━━━━━ Reading text

The Anti-Catholic Drive in Mexico

From New International, Vol. II No. 1, January 1935, pp. 23–24.
Transcribed & marked up by Einde O’Callaghan for ETOL.

 

FOR OVER A hundred years church and state in Mexico have been engaged in a struggle for power. The question of whether or no the Catholic church is to retain the position and privileges it always claims, in a Catholic country, appears at the head of the list when the bourgeois democratic revolution begins in 1810, because the Church fights to retain:

  1. Complete control of education and social welfare.
  2. Complete control of intellectual activity.
  3. Tax-exemptions and financial support.

These claims conflict with the bourgeois democratic program, since because of them the church condemns freedom of speech, press and assembly, freedom of belief, and the doctrine that sovereignty resides in the people – supporting instead the theory of divine right. Within the church itself, however, a class division appears, the poorer priesthood agitating for democratic government, against the episcopate and the rich orders, such as the Jesuit company, who support the absentee-landlord system and the rights of royal monopoly attacked by the bourgeoisie.

━━━━━━━━━━
━━━━━ Given information

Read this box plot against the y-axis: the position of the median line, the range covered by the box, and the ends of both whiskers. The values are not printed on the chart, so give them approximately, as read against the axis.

━━━━━━━━━━

> Required work
Condense the paragraph of the article on church and state in Mexico that begins "These claims conflict" into a short bulleted list of its main points.

> Exercise answer
- The Church's claims clash with the bourgeois democratic program.
- Because of these claims, the Church condemns freedom of speech, press, assembly and belief, and the idea that sovereignty lies with the people. It backs divine right instead.
- The Church itself is split along class lines. The poorer priesthood agitates for democratic government.
- The episcopate and rich orders such as the Jesuits support the absentee-landlord system and the royal monopoly rights that the bourgeoisie attacks.